Cette affirmation répond aux appels répétés de Jésus à veiller. Lui-même, il passait ses nuits à prier. Pour lui, la louange comme l'intercession ne s’arrêtent jamais. Alors que le monde se repose et que le silence règne, Jésus prie afin que le monde repose entre les mains de Dieu. Comme lui, les moines se lèvent la nuit pour offrir leurs moments de veille à Dieu. C’est ce que les psaumes le chantent précisément : "Dans la nuit, je me souviens de toi et je reste des heures à te parler" (Ps 62, 7), "Au milieu de la nuit, je me lève et te rends grâce pour tes justes décisions." (Ps 118, 62).
Pratique courante des premiers chrétiens
Sortir un moment de son sommeil pour prier semble avoir été une pratique courante des premiers chrétiens. "Nous devons nous lever souvent de notre lit durant la nuit et rendre grâce à Dieu, conseillait Clément d’Alexandrie au IIème siècle. Heureux ceux qui veillent pour Lui : ils ressemblent aux anges que nous appelons veilleurs".
Guidé par la parole de Dieu, saint Paul exhortait aussi les chrétiens à prier sans cesse. Saint Benoît, père des moines occidentaux, le reprend à son compte en invitant les moines à se lever la nuit pour veiller et prier Dieu. Par cette prière de nuit, ils vivaient ainsi et de manière symbolique le passage de la mort et des ténèbres à la Résurrection lumineuse du Christ.
Jean de la Croix insiste en répétant que la nuit "purifie". Lorsque l'un dit "Dieu m'a abandonné", le saint carme rectifie et dit plutôt : "Dieu me purifie".
D’autres grands saints sont connus pour leurs veilles nocturnes. Charles de Foucauld, marqué par l’exemple du Christ, aimait particulièrement l’adoration la nuit. "Il fait si doux passer à vos pieds les heures silencieuses de la nuit, écrit-il en 1897, être en tête à tête avec vous pendant que tout dort sur la terre, être seul à vous adorer, à se tenir à genoux vous disant que je vous aime… Saint Sacrement exposé ! Quelle félicité !"

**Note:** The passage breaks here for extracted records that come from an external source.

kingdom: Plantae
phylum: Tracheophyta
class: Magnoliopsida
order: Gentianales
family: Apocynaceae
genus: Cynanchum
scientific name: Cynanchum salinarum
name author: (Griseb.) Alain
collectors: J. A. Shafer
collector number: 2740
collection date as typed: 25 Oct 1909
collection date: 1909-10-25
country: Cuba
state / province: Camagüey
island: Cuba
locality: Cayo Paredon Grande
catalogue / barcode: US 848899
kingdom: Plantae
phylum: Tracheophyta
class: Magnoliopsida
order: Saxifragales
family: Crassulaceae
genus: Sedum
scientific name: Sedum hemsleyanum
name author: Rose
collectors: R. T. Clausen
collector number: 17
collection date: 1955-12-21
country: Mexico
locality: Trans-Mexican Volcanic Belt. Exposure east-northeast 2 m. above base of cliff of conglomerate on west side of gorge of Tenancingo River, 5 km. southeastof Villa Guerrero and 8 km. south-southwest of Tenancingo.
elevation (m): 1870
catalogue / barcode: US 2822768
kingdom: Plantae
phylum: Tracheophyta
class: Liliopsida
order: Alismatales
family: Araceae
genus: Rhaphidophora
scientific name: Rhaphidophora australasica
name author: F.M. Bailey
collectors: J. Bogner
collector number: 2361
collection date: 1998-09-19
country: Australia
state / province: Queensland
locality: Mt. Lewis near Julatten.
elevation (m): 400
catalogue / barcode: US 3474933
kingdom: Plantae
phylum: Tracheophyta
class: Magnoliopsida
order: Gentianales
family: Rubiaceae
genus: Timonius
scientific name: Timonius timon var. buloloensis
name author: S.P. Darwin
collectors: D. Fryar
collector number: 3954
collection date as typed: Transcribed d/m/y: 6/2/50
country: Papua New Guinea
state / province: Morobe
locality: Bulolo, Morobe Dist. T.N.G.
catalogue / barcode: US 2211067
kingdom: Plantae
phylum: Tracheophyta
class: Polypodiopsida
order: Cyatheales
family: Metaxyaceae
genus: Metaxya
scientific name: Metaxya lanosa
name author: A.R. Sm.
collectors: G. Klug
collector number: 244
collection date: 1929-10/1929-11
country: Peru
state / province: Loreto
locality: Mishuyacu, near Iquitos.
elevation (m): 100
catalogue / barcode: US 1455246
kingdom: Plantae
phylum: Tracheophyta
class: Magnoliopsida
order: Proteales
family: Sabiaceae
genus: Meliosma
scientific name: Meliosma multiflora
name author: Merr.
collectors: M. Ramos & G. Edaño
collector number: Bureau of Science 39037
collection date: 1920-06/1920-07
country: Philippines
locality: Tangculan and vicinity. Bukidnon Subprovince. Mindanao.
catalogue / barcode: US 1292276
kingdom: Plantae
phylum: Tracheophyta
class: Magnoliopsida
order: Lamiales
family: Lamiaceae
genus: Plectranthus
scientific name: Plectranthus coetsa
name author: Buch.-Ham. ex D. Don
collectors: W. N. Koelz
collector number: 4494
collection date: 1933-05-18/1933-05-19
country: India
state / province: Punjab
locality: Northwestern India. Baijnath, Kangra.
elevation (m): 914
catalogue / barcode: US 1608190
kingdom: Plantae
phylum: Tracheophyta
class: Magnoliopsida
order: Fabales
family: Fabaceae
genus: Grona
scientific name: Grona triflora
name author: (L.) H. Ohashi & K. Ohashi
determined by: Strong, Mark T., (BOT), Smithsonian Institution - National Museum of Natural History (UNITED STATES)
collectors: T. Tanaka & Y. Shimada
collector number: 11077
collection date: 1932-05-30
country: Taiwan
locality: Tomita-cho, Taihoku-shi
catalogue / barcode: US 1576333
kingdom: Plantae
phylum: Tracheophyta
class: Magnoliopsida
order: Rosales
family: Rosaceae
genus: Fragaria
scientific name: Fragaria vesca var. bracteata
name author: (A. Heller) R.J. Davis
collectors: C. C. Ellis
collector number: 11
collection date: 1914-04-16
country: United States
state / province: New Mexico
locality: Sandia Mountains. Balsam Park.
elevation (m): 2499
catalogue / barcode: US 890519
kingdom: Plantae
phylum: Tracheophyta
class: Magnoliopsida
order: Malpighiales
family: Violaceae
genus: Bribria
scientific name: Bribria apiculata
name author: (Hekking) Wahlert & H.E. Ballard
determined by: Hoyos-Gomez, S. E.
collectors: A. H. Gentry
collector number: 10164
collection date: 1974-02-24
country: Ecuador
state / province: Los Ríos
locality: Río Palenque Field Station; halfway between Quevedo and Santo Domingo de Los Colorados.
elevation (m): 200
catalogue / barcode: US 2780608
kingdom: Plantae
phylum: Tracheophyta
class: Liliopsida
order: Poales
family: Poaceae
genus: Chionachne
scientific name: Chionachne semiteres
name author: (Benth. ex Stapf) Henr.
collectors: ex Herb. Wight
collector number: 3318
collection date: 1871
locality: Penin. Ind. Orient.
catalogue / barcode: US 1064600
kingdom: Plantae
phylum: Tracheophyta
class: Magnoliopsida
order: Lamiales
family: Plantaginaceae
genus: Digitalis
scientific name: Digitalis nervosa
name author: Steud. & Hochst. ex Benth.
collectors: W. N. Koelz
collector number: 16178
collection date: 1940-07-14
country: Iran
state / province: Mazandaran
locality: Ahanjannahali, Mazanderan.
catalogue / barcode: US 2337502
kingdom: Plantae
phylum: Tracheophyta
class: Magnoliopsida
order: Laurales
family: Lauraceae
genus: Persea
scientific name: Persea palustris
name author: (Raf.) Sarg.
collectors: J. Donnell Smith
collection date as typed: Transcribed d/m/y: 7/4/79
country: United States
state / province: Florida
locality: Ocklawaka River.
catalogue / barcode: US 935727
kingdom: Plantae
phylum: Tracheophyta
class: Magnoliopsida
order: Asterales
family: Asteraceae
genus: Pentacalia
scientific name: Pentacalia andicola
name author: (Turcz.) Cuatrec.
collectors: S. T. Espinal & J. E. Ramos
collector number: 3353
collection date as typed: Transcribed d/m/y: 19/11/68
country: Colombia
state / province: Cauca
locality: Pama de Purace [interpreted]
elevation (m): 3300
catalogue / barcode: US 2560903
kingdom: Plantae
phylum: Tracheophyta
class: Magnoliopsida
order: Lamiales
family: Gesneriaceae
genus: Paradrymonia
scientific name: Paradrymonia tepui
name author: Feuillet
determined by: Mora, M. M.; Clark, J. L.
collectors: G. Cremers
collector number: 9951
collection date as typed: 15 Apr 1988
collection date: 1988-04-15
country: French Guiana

L'union à Dieu qui s'opère pleinement
Quant à saint Jean de la Croix, dans ses écrits, le mot "nuit" n'est jamais loin du mot "purification". Il y insiste en répétant que la nuit "purifie". Lorsque l'un dit "Dieu m'a abandonné", le saint carme rectifie et dit plutôt : "Dieu me purifie". Les résonances liturgiques de la nuit de Noël et les nuits de la Semaine sainte, spécialement celle du Jeudi saint et du Vendredi saint, ont fortement influencé le carme espagnol. La nuit est alors pour lui le symbole du dépouillement total, mais aussi celui de la réparation et de l'espérance.
Pour saint Jean de la Croix, l'âme a radicalement sa vie en Dieu. Seulement si Dieu est toujours présent dans l'âme, il n'est pas toujours présent à l'âme… En son sens le plus profond la prière nocturne peut permettre alors que l'union à Dieu s'opère pleinement.